The year 2025 proved highly significant for those tracking interest rates, as the Reserve Bank of India embarked on its most aggressive easing cycle since 2019. Over the course of four policy meetings, the central bank reduced the repo rate by a total of 1.25 percentage points, bringing it down to 5.25%. Since then, the rate has remained unchanged.

For borrowers who had taken floating-rate home loans from banks, this came as a much-needed relief after they had faced a sharp rise in borrowing costs following RBI's 2.25% rate hike between May 2022 and February 2023. But for those who took loans from non-banking financial companies (NBFCs), rate transmission has been weaker than in bank loans.

Mint spoke to home loan borrowers from banks and NBFCs to understand their experiences.

Who should consider NBFCs

NBFCs and housing finance companies (HFCs) fill the gap in access to credit and service the segment that banks don't fund, said Jagadeesh Mohan, founder of financial services firm EMI Saver. These are suitable if you are buying a property in gram panchayat areas, are self-employed or have irregular income, need faster loan approvals, and have lower credit score.
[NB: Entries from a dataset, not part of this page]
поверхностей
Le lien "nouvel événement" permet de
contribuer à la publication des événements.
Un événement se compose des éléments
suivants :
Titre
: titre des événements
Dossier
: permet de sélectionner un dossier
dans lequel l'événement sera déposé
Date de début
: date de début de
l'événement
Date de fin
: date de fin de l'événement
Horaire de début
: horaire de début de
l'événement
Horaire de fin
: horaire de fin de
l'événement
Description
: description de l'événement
Their lending rates are usually higher because they mostly can’t accept public deposits, so they raise funds through bond market and bank loans, a cost passed on to borrowers.

As a result, NBFC loans are typically not linked to external benchmarks such as the RBI's repo rate. Instead, they often rely on internal benchmarks such as the prime lending rate (PLR). This means changes in RBI rates do not immediately reflect in NBFC loan rates.